Entertainment

'True Detective' Fans Are Convinced They Know Who Kidnapped Julie Purcell

by Ani Bundel
HBO

True Detective Season 3 has had murky waters all through the first half of the season. Trying to discern what's happening has been a little bit like Wayne Hays trying to remember the past in 2015. One minute it feels like all the clues are about to fall into place, and the next it's all gone, and you're trying to figure out which year it is based on Hays' hairstyle. But the ending to this week's episode was as damning a revelation as they come: Did the Hoyts kidnap Julie Purcell? Warning: Spoilers for True Detective Season 3 follow.

When the detectives visit Hoyt Foods in episode 3, the head of the company meets them over the Ozark Children's Outreach Charity putting out a $10,000 reward for any information on Julie Purcell's disappearance. He seems surprised the detectives think this wasn't a coordinated effort with their office, after all, the board talked to the county prosecutor's office, aka Kindt's office, before issuing it.

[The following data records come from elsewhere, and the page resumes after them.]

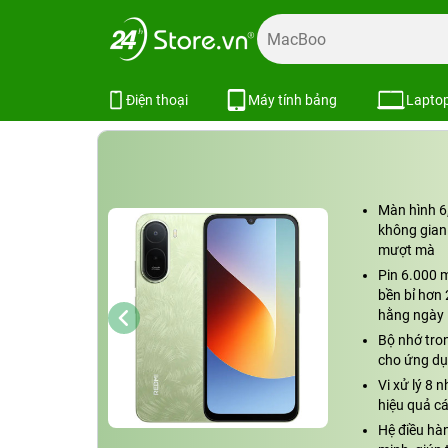
Trang chủ
Điện thoại
Xiaomi
Xiaomi Redmi Series
X
Xiaomi Redmi A7 Pro 4GB/128GB C
Điện thoại
Máy tính bảng
Lapto
Màn hình 6
không gian 
mượt mà
Pin 6.000 
bền bỉ hơn
hằng ngày
Bộ nhớ tro
cho ứng dụn
Vi xử lý 8 
hiệu quả cá
Hệ điều hà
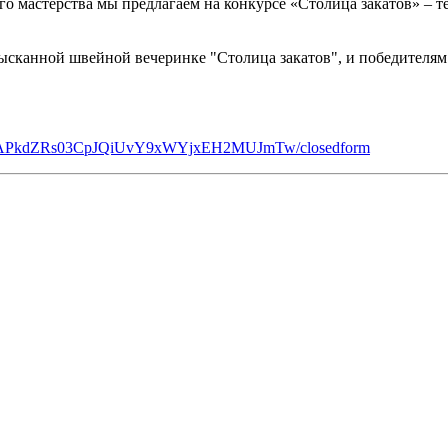
го мастерства мы предлагаем на конкурсе «Столица закатов» – 
зысканной швейной вечеринке "Столица закатов", и победителя
PbzjAPkdZRs03CpJQiUvY9xWYjxEH2MUJmTw/closedform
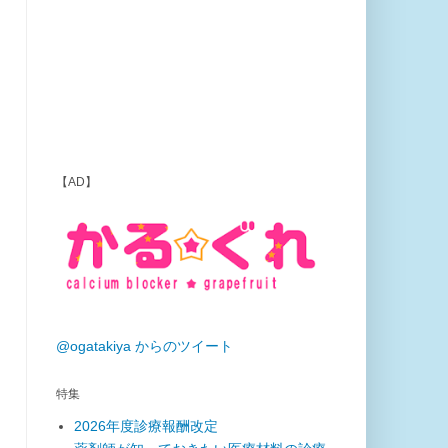
【AD】
@ogatakiya からのツイート
特集
2026年度診療報酬改定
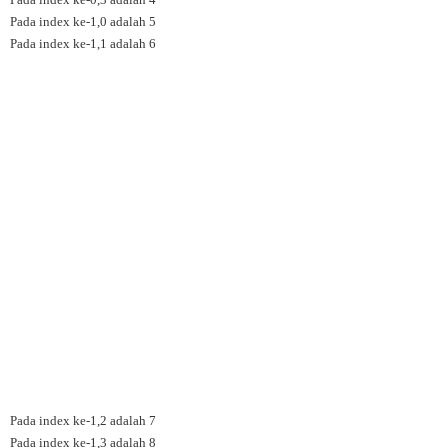
Pada index ke-1,0 adalah 5
Pada index ke-1,1 adalah 6
Pada index ke-1,2 adalah 7
Pada index ke-1,3 adalah 8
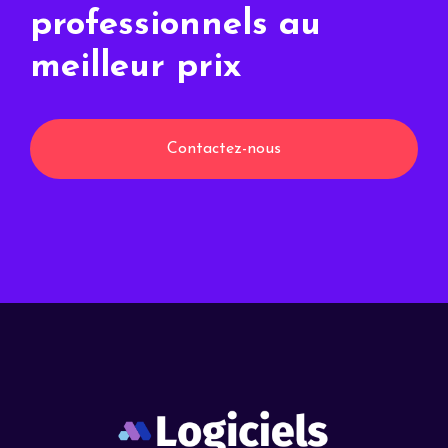
professionnels au
meilleur prix
Contactez-nous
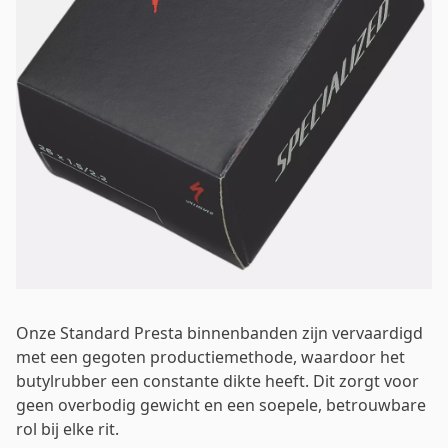
Mot de passe
*
Se connecter
Se souvenir de moi
Mot de passe oublié ?
Onze Standard Presta binnenbanden zijn vervaardigd
met een gegoten productiemethode, waardoor het
butylrubber een constante dikte heeft. Dit zorgt voor
geen overbodig gewicht en een soepele, betrouwbare
rol bij elke rit.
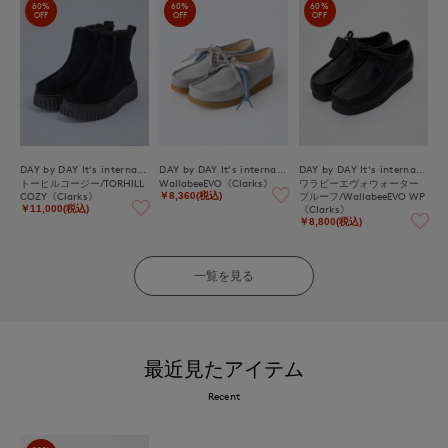
60%
60%
60%
OFF
OFF
OFF
DAY by DAY It's international
DAY by DAY It's international
DAY by DAY It's international
トーヒルコージー/TORHILL
WallabeeEVO《Clarks》
ワラビーエヴォウォーター
COZY《Clarks》
プルーフ/WallabeeEVO WP
￥8,360(税込)
《Clarks》
￥11,000(税込)
￥8,800(税込)
一覧を見る
最近見たアイテム
Recent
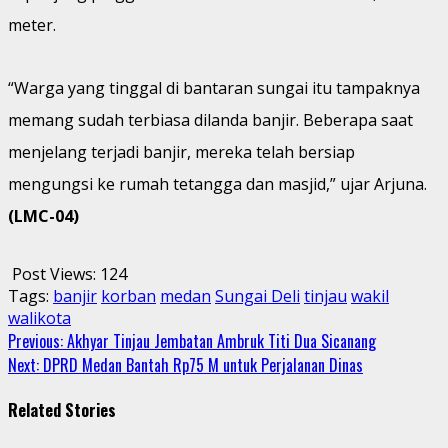
meter.
“Warga yang tinggal di bantaran sungai itu tampaknya
memang sudah terbiasa dilanda banjir. Beberapa saat
menjelang terjadi banjir, mereka telah bersiap
mengungsi ke rumah tetangga dan masjid,” ujar Arjuna.
(LMC-04)
Post Views:
124
Tags:
banjir
korban
medan
Sungai Deli
tinjau
wakil
walikota
Continue
Previous:
Akhyar Tinjau Jembatan Ambruk Titi Dua Sicanang
Next:
DPRD Medan Bantah Rp75 M untuk Perjalanan Dinas
Reading
Related Stories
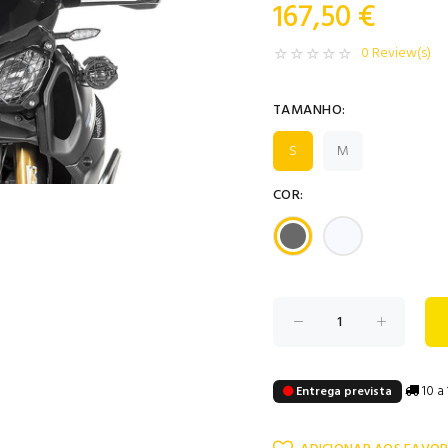
167,50 €
0 Review(s)
TAMANHO:
S
M
COR:
10 a 
Entrega prevista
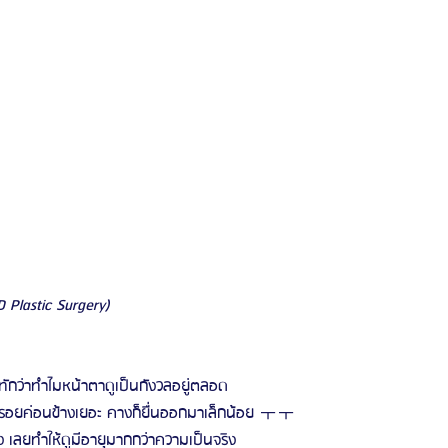
 Plastic Surgery)
นทักว่าทำไมหน้าตาดูเป็นกังวลอยู่ตลอด
้วรอยค่อนข้างเยอะ คางก็ยื่นออกมาเล็กน้อย ㅜㅜ
 เลยทำให้ดูมีอายุมากกว่าความเป็นจริง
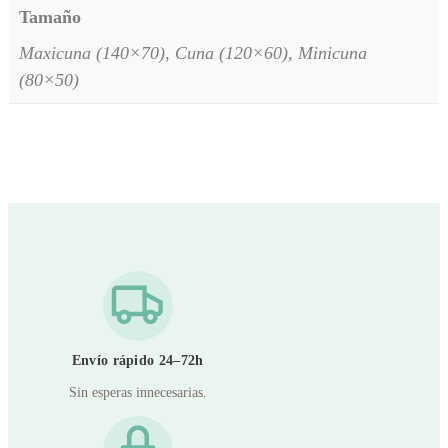
Tamaño
Maxicuna (140×70), Cuna (120×60), Minicuna
(80×50)
Envío rápido 24–72h
Sin esperas innecesarias.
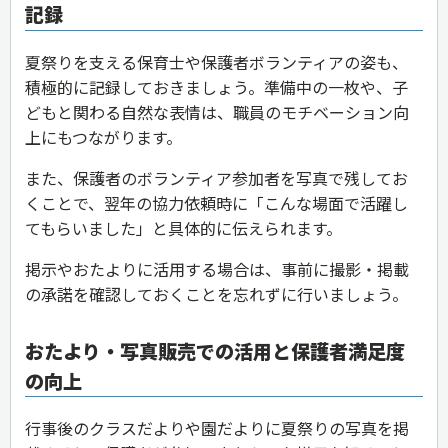
記録
夏祭りを支える保育士や保護者ボランティアの姿も、
積極的に記録しておきましょう。準備中の一枚や、子
どもと関わる自然な表情は、職員のモチベーション向
上にもつながります。
また、保護者のボランティア参加者を写真で残してお
くことで、翌年の協力依頼時に「こんな場面で活躍し
てもらいました」と具体的に伝えられます。
掲示やおたよりに活用する場合は、事前に撮影・掲載
の承諾を確認しておくことを忘れずに行いましょう。
おたより・写真販売での活用と保護者満足度
の向上
行事後のクラスだよりや園だよりに夏祭りの写真を掲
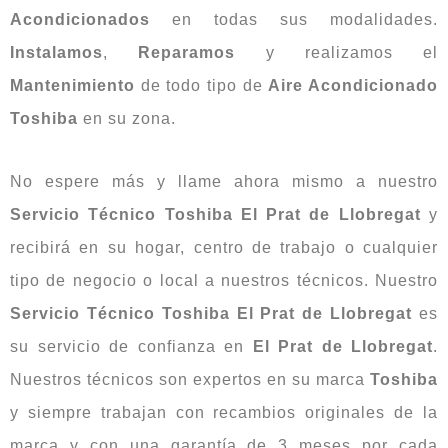
Acondicionados
en todas sus modalidades.
Instalamos
,
Reparamos
y realizamos el
Mantenimiento
de todo tipo de
Aire Acondicionado
Toshiba
en su zona.
No espere más y llame ahora mismo a nuestro
Servicio Técnico Toshiba El Prat de Llobregat
y
recibirá en su hogar, centro de trabajo o cualquier
tipo de negocio o local a nuestros técnicos. Nuestro
Servicio Técnico Toshiba El Prat de Llobregat
es
su servicio de confianza en
El Prat de Llobregat
.
Nuestros técnicos son expertos en su marca
Toshiba
y siempre trabajan con recambios originales de la
marca y con una garantía de 3 meses por cada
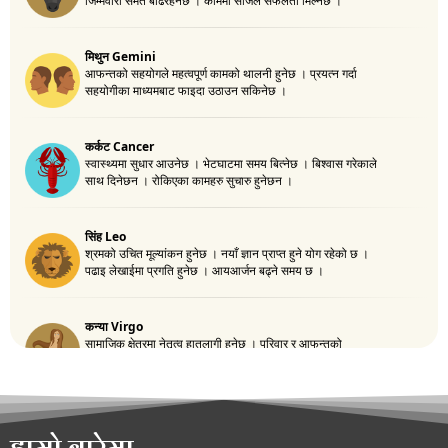
हाम्रो बारेमा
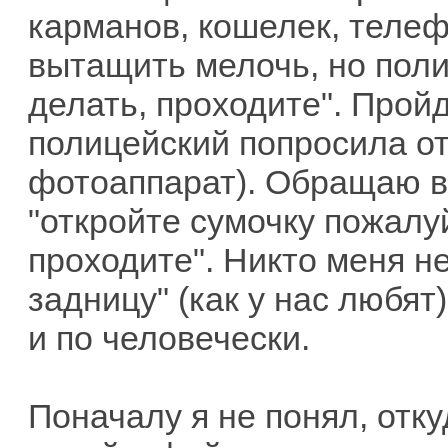
карманов, кошелек, телеф
вытащить мелочь, но поли
делать, проходите". Про
полицейский попросила от
фотоаппарат). Обращаю в
"откройте сумочку пожалу
проходите". Никто меня не
задницу" (как у нас любят
и по человечески.
Поначалу я не понял, отк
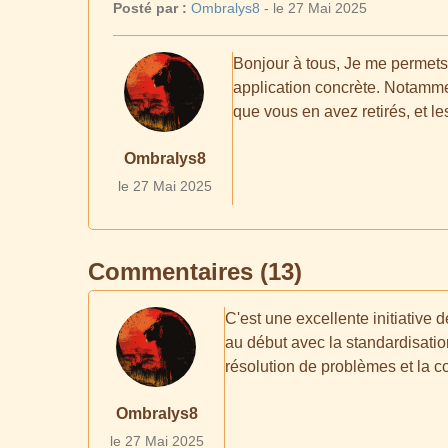
Posté par :
Ombralys8
- le 27 Mai 2025
Bonjour à tous, Je me permets d
application concrète. Notammen
que vous en avez retirés, et le
Ombralys8
le 27 Mai 2025
Commentaires (13)
C'est une excellente initiative 
au début avec la standardisatio
résolution de problèmes et la co
Ombralys8
le 27 Mai 2025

The charity, he reveals, is a nonprofit arm, which was started after Hoyt's only grandchild died a couple of years ago. There's a massive photo of the daughter and granddaughter on the wall, of a little girl who doesn't look much different from Julie.

HBO

This week, all this suddenly began to connect with everything else viewers knew about the mystery:

  • Julie Purcell is said to call herself "Mary" or "Mary Julie" or "Mary July." She says she grew up in a pink room in a castle.
  • Julie has no idea her brother died, saying "They left him resting" in the phone call. This is more evidence his death was an accident.
  • The kidnapper drove a fancy car, helped by a man with a dead eye, who turned up at Amelia's book reading, panicked she knew something.
  • Lucy Purcell was in on the kidnapping
  • Dan O'Brien reveals Lucy was given a lump sum a year to live by whoever she did it for, insisting she was killed for demanding more.
  • Eliza's continues to insistence everyone connected to this died: Lucy in 1988, Dan in 1990. Also, Harris James, a former cop turned head of private security, who disappeared after the detectives questioned him.
HBO

At the end of the episode, Tom Purcell tracks down Dan and demands to know the name of the person paying Lucy. The next thing viewers know he's at the Hoyt compound, which could easily become a "castle" in the mind of a child.

Purcell breaks in and slowly works his way downstairs to the basement, to an open walk-in safe, with a door at the other end of a hall. Inside, the walls are bright pink. And Harris James is coming up behind him to take Purcell down.

Kindt, who is shown as shutting the 1980 investigation down and pinning it on Woodard, has already decided the answer this time is to pin the crime on Tom. If Tom Purcell survives his discovery (and chances are he won't), walking into the safe and seeing where his daughter was held for all those years may have sealed the deal.

Too bad in 2015, Hays can't keep remembering all the clues he's dug up to put this together. But then again, maybe he already has.